I'm in the midst of RD Exit Week and a two-week seminary summer class. RD Exit Week is a week of debriefing the year, sharing what we've learned, talking strategically about how to apply what we've learned for next year, finishing up administrative tasks, and (a first for this year) sitting in on a biblical counseling class called Biblical Conflict Resolution. All of it has been very relational, profitable, and spiritual. The two-week-long night class is called The Pastor's Home, which has been challenging and needed, as well.
If I had the time and the energy and the ability, I could literally journal a hundred single-spaced pages with everything that's going on in my mind right now (I'm not talking about blogging, so don't worry; I'm talking about journaling). Whether that's healthy or not depends on how I handle it. I don't want to get journaling diarrhea, but I'm also not interested in being spiritually constipated. Sorry for the analogy, but it makes the point really well.
For now I'll have to stick with one humongous thought that I just had today. I want to develop it a lot, but talking about it here will help.
I was thinking about how when we have Judah, I really hope he gets excited when I come home from seminary or from RD ministry or from a trip. I remember a friend whose two-year-old son would flip out when he heard the garage door opening because he knew that daddy was home. I remember how my brothers and I would burst out the front door and race up to the top of our driveway when we saw Dad's red Ford Escort turn in the driveway and pause. He'd wait for us to get to the car, and he always let one of us sit on his lap and steer down our hundred-yard driveway. We loved it. We loved him. Just tonight, Cindi was telling me that my fifteen-month-old nephew Jackson was basically hyperventilating today when he saw his dad (Cindi's brother) in the airport after two weeks of being apart. That's love—unfeigned, unashamed, unbridled. It's more than love; it's pure delight.
I hope Judah loves me like that. I want him to be uncontainably excited when he sees me. I want him to not be able to control himself when he hasn't seen me for a week and I come around the corner at the airport. As all these thoughts ran through my mind today, I started thinking of all the other things I wanted Judah to do in relation to me.
I want him to enjoy spending time with me. I want him to get excited when he gets to go to the zoo with me. I want him to listen to my counsel and my correction and my encouragement and my guidance. I want him to trust me when I tell him that it's safe for him to jump in the pool because I'll hold him up. I want him to learn to stick out his hand and greet people when I introduce him instead of clinging to my leg and hiding from them. I want him to come to me when there are "monsters" in his room instead of pulling the covers over his head and being petrified. When I discipline him, I want him to know that it's because I love him. When I praise him, I want him to believe that it's not just rhetoric. When I listen to him, I want him to know that he matters to me.
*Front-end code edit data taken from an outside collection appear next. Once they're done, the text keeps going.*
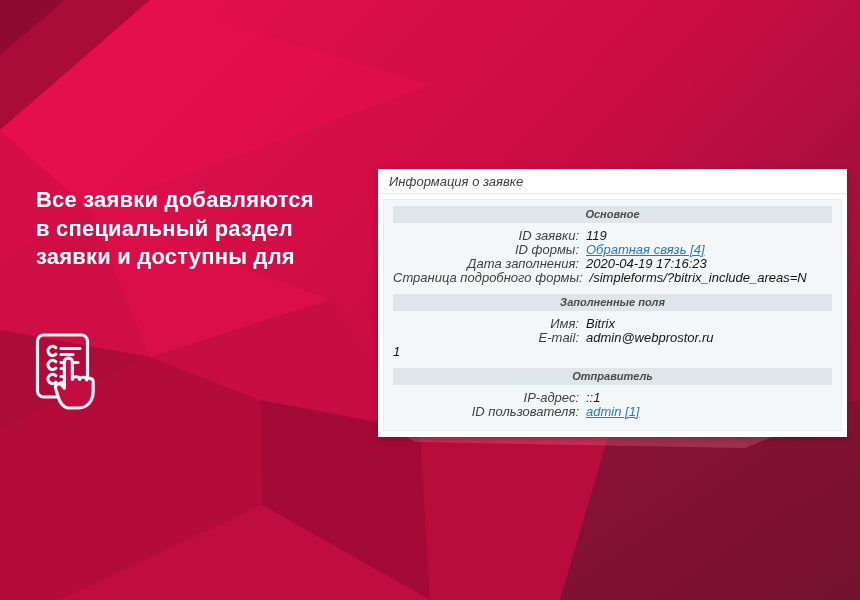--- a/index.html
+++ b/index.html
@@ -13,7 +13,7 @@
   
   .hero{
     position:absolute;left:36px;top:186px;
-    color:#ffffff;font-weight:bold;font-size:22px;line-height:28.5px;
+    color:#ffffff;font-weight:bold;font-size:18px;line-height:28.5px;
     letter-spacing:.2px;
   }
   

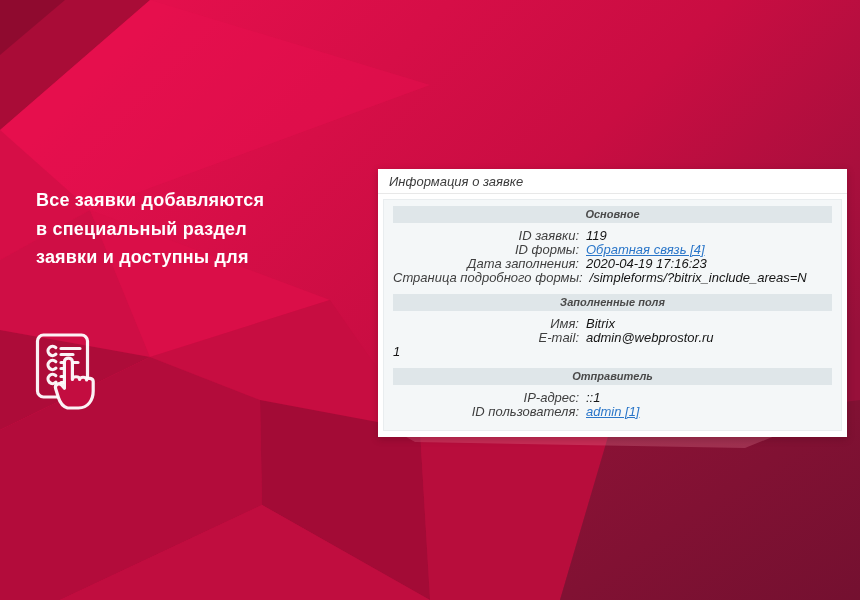--- a/index.html
+++ b/index.html
@@ -81,7 +81,7 @@
 <div class="hero">
   <div>Все заявки добавляются</div>
   <div>в специальный раздел</div>
-  <div>заявки и доступны для</div>
+  <div>модуля и изучения для</div>
 </div>
 
 <svg class="hero-icon" viewBox="0 0 72 81">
And what I realized is that this is how my Father thinks.
I say this not because I can just take my own imaginative thoughts and juxtapose them onto the mind of God and say, "God must think this way, too," but because so many of the ways I want Judah to relate to me are ways that God my Father has said he wants me to relate to Him.
He wants me to enjoy spending time with Him, because it's not "spending time in the Word and in prayer," but a lively conversation in which I pour out my heart (prayer) and I hear His heartbeat and His instruction (the Bible). He wants me to get excited when I get to walk around in His creation and see the things He's made for His glory and my enjoyment. He wants me to listen to His counsel and His correction and His encouragement and His guidance. He wants me to trust Him when He tells me to jump into a scary situation or embrace a painful trial, because He wants me to believe that He'll hold me up even if I think I'm going to drown. He wants me to stick my neck out and interact intimately with His people instead of hiding behind "I'm scared" and "I've been hurt before" and "I'm too busy" and "I don't know how."
He wants me to run to Him when there are "monsters" in my life instead of trying to prove that I can handle them on my own and ending up as an anxious, over-burdened, irritable, scared wreck. When He disciplines me, He wants me to know that it's because He loves me. When He affirms me, He wants me to believe that He really means it. When He listens to me, He wants me to know that I really do matter to Him.
God, my Father, wants me to respect Him and follow Him and obey Him and love Him and enjoy Him and fear Him and respond to Him and love what He loves and hate what He hates. He wants me to look like Him when I grow up. He wants me to root for who He roots for and stand against what He stands against. He wants me to never be ashamed of Him or embarrassed that He's my Father.
Because I love Judah so much, I want so much for him and from him. I want our relationship to be sweet and deep and meaningful and biblical. But through this I realize that God wants all of this and more from me. He longs for it. He calls me to it. He invites me into it. This is genuinely and consistently awesome. This makes me so excited to be God's son.
It is good to think of being Judah's father. And it's really good to think of God being my Father. I hope I grow to love Him, just like I want Judah to love me. And I hope I look like Him when I grow up. Because as I hope to explain to Judah as the years go by, He really is great.